Affaire Khalifa Sall : Quand Niasse « soutient » Tanor / En 1999, le leader de l’Afp défendait les mêmes principes que le maire de Dakar, aujourd’hui


L’installation de la commission Ad hoc pour la levée de l’immunité parlementaire du député Khalifa Sall a été, pour de nombreux parlementaires de l’opposition, l’occasion d’attaquer frontalement Moustapha Niasse, président de l’Assemblée nationale. Doudou Wade du Pds a même, dans la foulée, reproché à l’ancien directeur de cabinet du Président Senghor de faire du « banditisme politique ».   
L’offense a été si violente que l’Alliance des forces de progrès (Afp), par la voix de Pape Sagna Mbaye, a été obligée de convoquer la presse pour essayer de remettre à l’endroit ce qui a été mis à l’envers par Déthié Fall de Rewmi et Ousmane Sonko, pour ne citer que les principaux tireurs d’élite.

### Données
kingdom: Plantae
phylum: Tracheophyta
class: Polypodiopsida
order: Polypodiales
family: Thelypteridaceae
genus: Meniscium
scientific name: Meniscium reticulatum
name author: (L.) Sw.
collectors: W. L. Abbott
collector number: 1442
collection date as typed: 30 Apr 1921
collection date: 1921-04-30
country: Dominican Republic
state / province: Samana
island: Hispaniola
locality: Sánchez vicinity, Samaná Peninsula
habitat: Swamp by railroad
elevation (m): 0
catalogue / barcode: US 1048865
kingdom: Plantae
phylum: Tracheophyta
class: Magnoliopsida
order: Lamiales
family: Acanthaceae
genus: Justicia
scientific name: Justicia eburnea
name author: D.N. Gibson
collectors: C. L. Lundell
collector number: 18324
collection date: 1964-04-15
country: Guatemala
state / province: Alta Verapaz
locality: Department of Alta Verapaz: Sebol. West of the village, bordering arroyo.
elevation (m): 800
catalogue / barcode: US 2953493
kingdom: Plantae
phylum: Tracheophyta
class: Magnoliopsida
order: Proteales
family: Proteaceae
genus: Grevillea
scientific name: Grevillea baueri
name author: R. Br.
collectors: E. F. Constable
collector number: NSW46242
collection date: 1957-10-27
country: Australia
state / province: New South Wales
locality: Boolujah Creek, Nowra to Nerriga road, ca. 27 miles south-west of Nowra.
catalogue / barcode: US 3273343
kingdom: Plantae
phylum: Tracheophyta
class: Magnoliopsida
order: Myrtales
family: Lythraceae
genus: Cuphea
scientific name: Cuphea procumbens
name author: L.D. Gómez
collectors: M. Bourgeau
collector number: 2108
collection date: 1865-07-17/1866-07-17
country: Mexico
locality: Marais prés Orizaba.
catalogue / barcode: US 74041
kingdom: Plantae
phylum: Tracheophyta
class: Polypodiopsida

### Problème
D'après l'extrait sur l'affaire Khalifa Sall, par la voix de qui l'Alliance des forces de progrès a-t-elle convoqué la presse ?

### Réponse
Par la voix de Pape Sagna Mbaye.